Par conséquent, la diastéréosélectivité proposée pour le réarrangement d’Ireland-Claisen du glycolate propargylique III.13 était opposée à celle rapportée par Fujisawa et al. pour cette famille de substrats.87 Rappelons cependant que cette dernière attribution stéréochimique reposait sur une expérience de RMN, en présence du complexe d’Europium [Eu(fod)3)] comme agent de déplacement chimique, dont les détails expérimentaux n’avaient pas été fournis (Schéma III.48).

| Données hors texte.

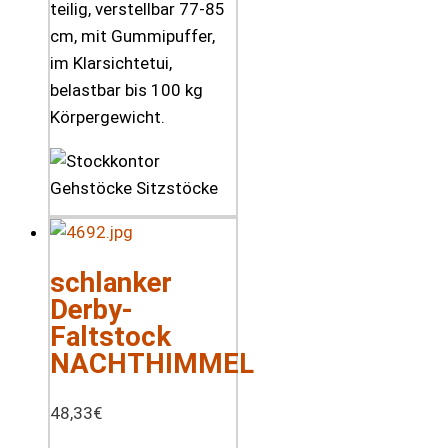
teilig, verstellbar 77-85
cm, mit Gummipuffer,
im Klarsichtetui,
belastbar bis 100 kg
Körpergewicht.
schlanker
Derby-
Faltstock
NACHTHIMMEL
48,33
€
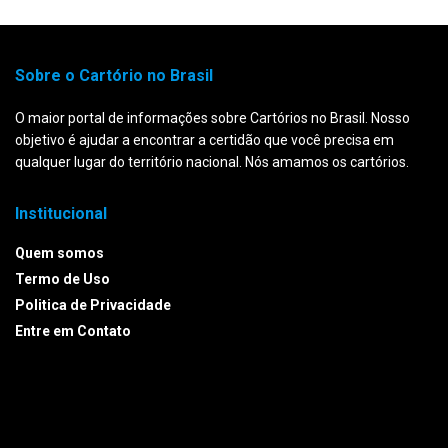
Sobre o Cartório no Brasil
O maior portal de informações sobre Cartórios no Brasil. Nosso
objetivo é ajudar a encontrar a certidão que você precisa em
qualquer lugar do território nacional. Nós amamos os cartórios.
Institucional
Quem somos
Termo de Uso
Politica de Privacidade
Entre em Contato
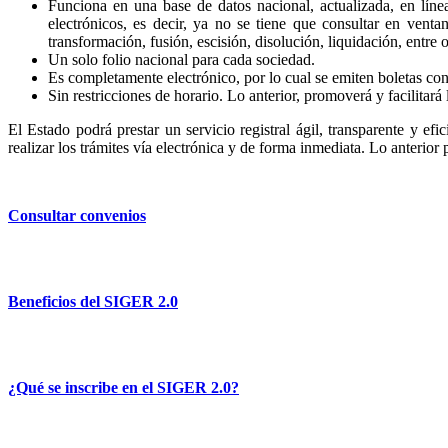
Funciona en una base de datos nacional, actualizada, en líne
electrónicos, es decir, ya no se tiene que consultar en venta
transformación, fusión, escisión, disolución, liquidación, entre o
Un solo folio nacional para cada sociedad.
Es completamente electrónico, por lo cual se emiten boletas con 
Sin restricciones de horario. Lo anterior, promoverá y facilitará 
El Estado podrá prestar un servicio registral ágil, transparente y efi
realizar los trámites vía electrónica y de forma inmediata. Lo anterior
Consultar convenios
Beneficios del SIGER 2.0
¿Qué se inscribe en el SIGER 2.0?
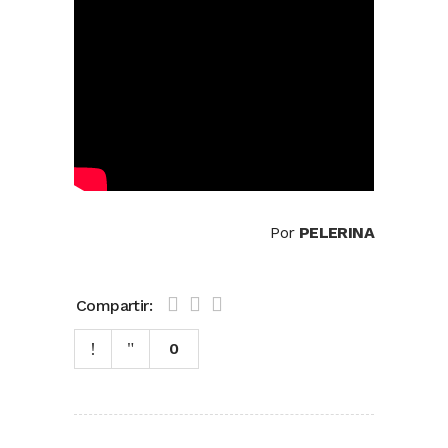
Por
PELERINA
Compartir:
0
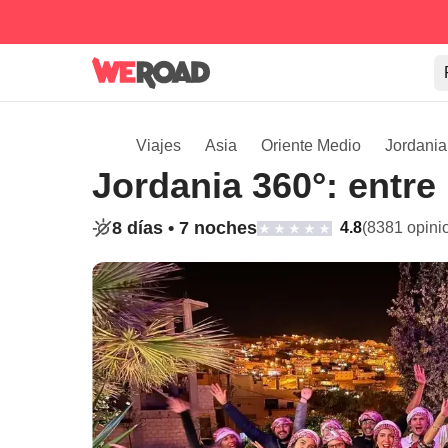
Viajes
Asia
Oriente Medio
Jordania
Jordania 360°: entre
8 días •
7 noches
4.8
(8381 opini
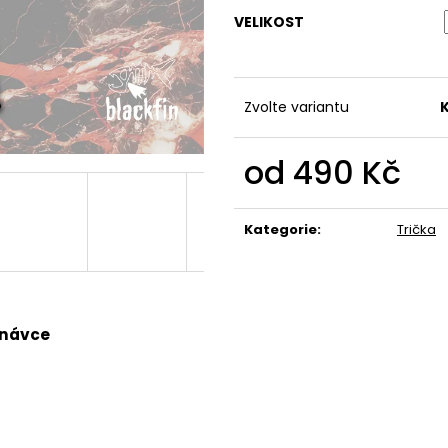
490 Kč
490 Kč
VELIKOST
Zvolte variantu
od
490 Kč
Měrná
cena:
Kategorie
:
Trička
dnávce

119 Ce résultat sera confirmé ultérieurement sans ambiguïté par l’obtention d’un cliché de diffraction des rayons X d’une δ-lactone α-hydroxylée issue de la cyclisation d‘un α-hydroxy acide β-allénique.

Schéma III.48

Afin de vérifier que cette différence de stéréosélectivité n’était pas due au choix du substrat III.13 comportant une fonction éther de benzyle, la réactivité du glycolate III.31 comportant des substituants méthyle et n-hexyle, plus proches de ceux utilisés par Fujisawa et al., a été examinée. Sa synthèse a été réalisée par addition du propynyllithium (engendré in situ par traitement du 1-bromo-1-propène avec le n-butyllithium)50 sur l’heptanal suivie du couplage de l’alcool propargylique III.30 avec l’acide carboxylique III.9 et d’une désilylation de l’alcool primaire (68%, trois étapes à partir de l’heptanal). Le réarrangement d’Ireland-Claisen du glycolate III.31 a été réalisé en présence de LiHMDS et TMSCl (THF, -78 °C à ta). Après hydrolyse, l’α-hydroxy acide III.32 a été converti en ester méthylique III.33, isolé avec un rendement global de 55% sur la séquence à partir du glycoate III.31 avec une très bonne diastéréosélectivité (rd = 95:5). La comparaison des spectres de RMN de l’α-hydroxy ester III.33 avec ceux des deux diastéréomères décrits par Marshall et al.100 a permis d’attribuer la configuration relative et de remettre définitivement en cause les résultats précédemment décrits dans la bibliographie sur la diastéréosélectivité du réarrangement d’Ireland-Claisen des glycolates propargyliques (Schéma III.49).

Schéma III.49

La diastéréosélectivité observée pour le réarrangement d’Ireland-Claisen des glycolates III.E pourrait donc être expliquée par un modèle d’état de transition cyclique à six centres préférentiellement de conformation pseudo-chaise ET2 (et non pseudo-bateau comme suggéré initialement par Fujisawa et al.87) dans laquelle le substituant en position propargylique occuperait une position pseudo-équatoriale (Schéma III.50).

Le résultat stéréochimique du réarrangement d’Ireland-Claisen des glycolates propargyliques ne correspond donc pas à celui auquel nous nous attendions après notre examen initial de la bibliographie. Toutefois, nous avons poursuivi nos investigations sur le champ d’application du réarrangement d’Ireland-Claisen des glycolates III.E pour accéder aux α-acétoxy acides carboxyliques III.C’ diversement substitués, ainsi que sur la mise au point de la cyclisation de ces acides β-alléniques III.C’ en δ-lactones insaturées III.B’ (Schéma III.51). Cette séquence, indépendamment de la configuration relative des composés formés présenterait un intérêt général en termes de méthodes de synthèse stéréosélective étant donné le peu de travaux décrits sur les cyclisations 6-endo-trig d’acides β-alléniques fonctionnalisés.